EXERCISE OBJECTIVE |
Copy out all lines of the listing below that hold "prohibited".

MATERIAL PROVIDED |
#####

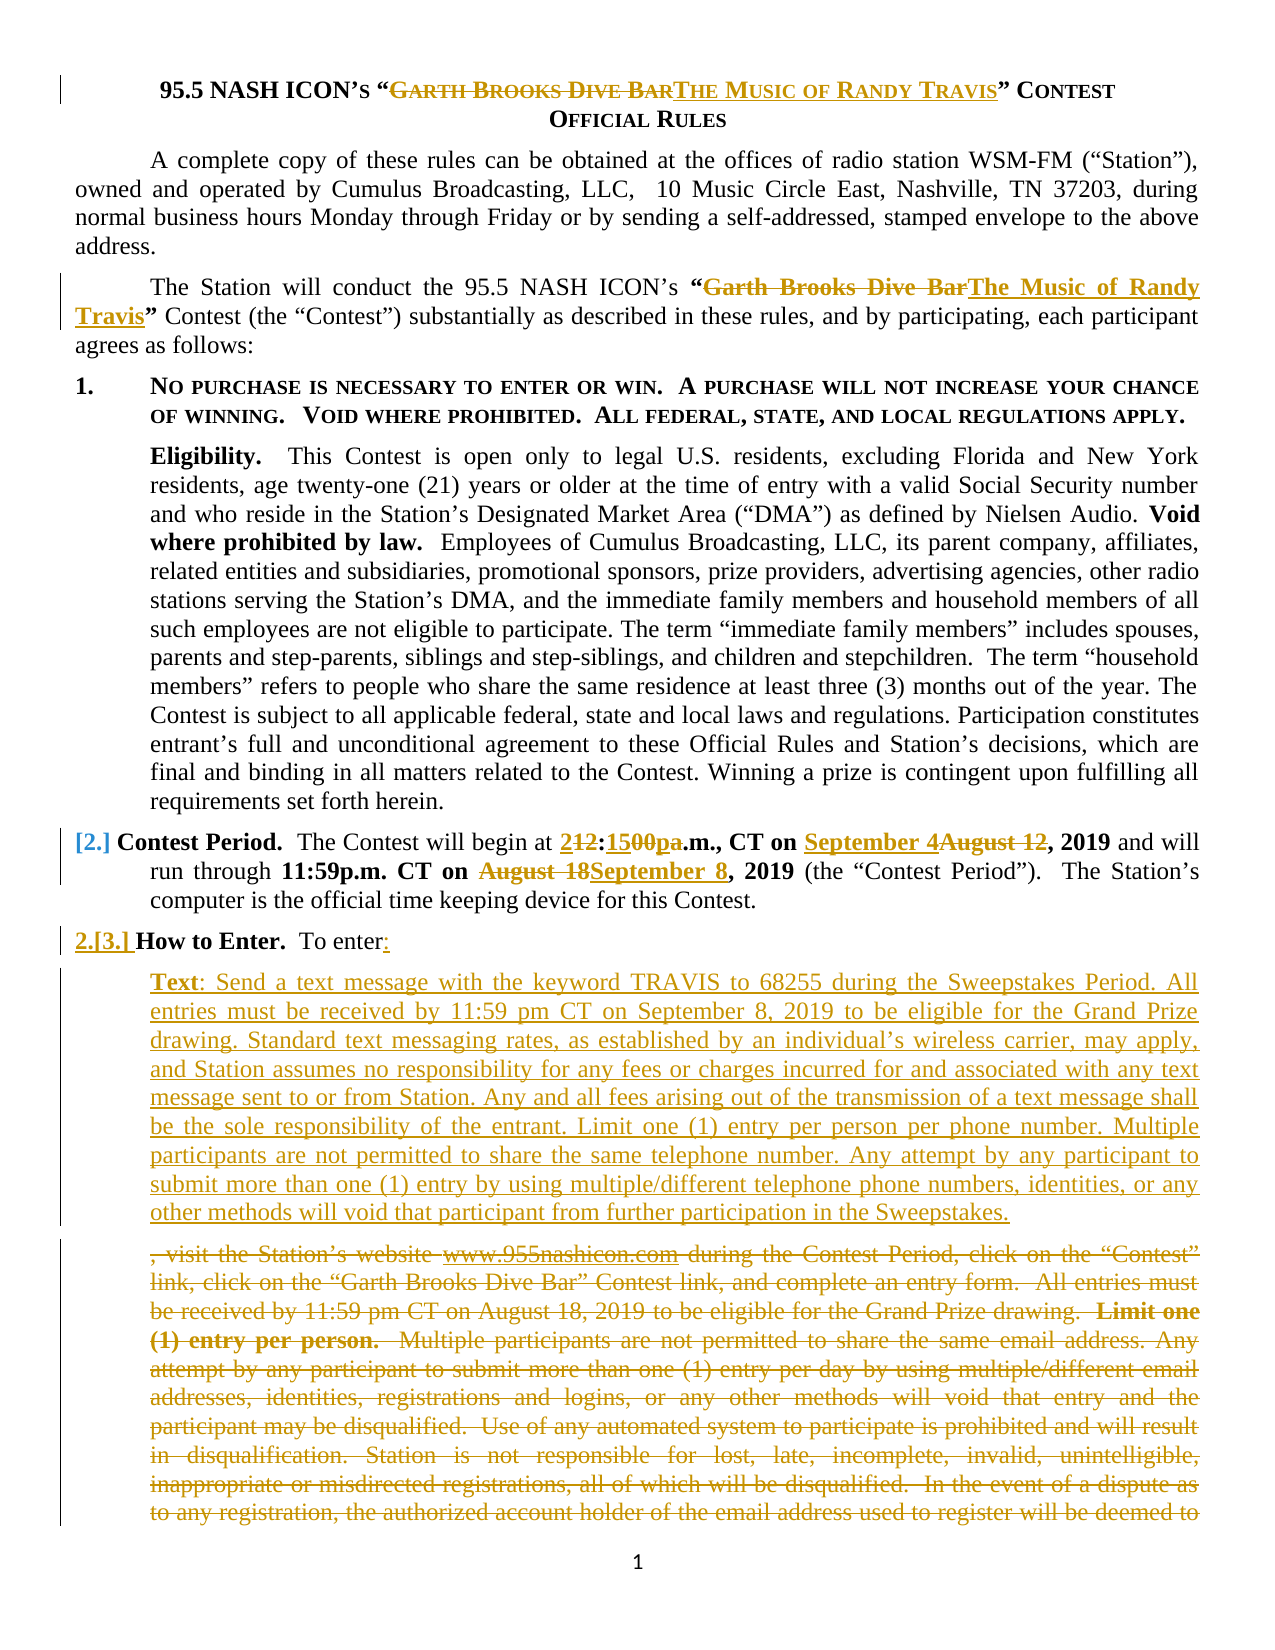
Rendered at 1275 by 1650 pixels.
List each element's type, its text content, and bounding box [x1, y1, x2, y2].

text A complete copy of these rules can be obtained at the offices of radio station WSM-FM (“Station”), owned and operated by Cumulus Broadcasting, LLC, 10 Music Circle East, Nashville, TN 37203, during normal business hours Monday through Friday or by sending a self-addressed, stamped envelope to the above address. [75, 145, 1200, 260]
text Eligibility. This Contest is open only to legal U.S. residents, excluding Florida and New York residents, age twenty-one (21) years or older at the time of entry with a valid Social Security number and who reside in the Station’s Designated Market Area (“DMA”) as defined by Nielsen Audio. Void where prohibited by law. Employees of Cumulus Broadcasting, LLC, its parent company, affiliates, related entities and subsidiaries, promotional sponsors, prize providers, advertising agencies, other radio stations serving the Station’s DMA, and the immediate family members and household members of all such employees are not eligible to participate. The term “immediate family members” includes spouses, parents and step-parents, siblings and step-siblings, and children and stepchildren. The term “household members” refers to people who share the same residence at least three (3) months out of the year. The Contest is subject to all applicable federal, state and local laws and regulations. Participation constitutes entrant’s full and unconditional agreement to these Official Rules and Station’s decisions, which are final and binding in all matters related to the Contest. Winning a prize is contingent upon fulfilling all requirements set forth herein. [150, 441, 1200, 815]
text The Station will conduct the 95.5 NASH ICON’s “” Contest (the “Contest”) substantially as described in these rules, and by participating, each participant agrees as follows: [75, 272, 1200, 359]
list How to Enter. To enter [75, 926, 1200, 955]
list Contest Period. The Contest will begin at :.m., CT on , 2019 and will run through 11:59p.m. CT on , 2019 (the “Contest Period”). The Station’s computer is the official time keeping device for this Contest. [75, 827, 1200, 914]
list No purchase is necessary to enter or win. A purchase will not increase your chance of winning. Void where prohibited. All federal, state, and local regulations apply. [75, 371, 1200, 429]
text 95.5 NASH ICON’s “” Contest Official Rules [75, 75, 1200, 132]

#####

SOLUTION FOR THIS PROBLEM |
text Eligibility. This Contest is open only to legal U.S. residents, excluding Florida and New York residents, age twenty-one (21) years or older at the time of entry with a valid Social Security number and who reside in the Station’s Designated Market Area (“DMA”) as defined by Nielsen Audio. Void where prohibited by law. Employees of Cumulus Broadcasting, LLC, its parent company, affiliates, related entities and subsidiaries, promotional sponsors, prize providers, advertising agencies, other radio stations serving the Station’s DMA, and the immediate family members and household members of all such employees are not eligible to participate. The term “immediate family members” includes spouses, parents and step-parents, siblings and step-siblings, and children and stepchildren. The term “household members” refers to people who share the same residence at least three (3) months out of the year. The Contest is subject to all applicable federal, state and local laws and regulations. Participation constitutes entrant’s full and unconditional agreement to these Official Rules and Station’s decisions, which are final and binding in all matters related to the Contest. Winning a prize is contingent upon fulfilling all requirements set forth herein. [150, 441, 1200, 815]
list No purchase is necessary to enter or win. A purchase will not increase your chance of winning. Void where prohibited. All federal, state, and local regulations apply. [75, 371, 1200, 429]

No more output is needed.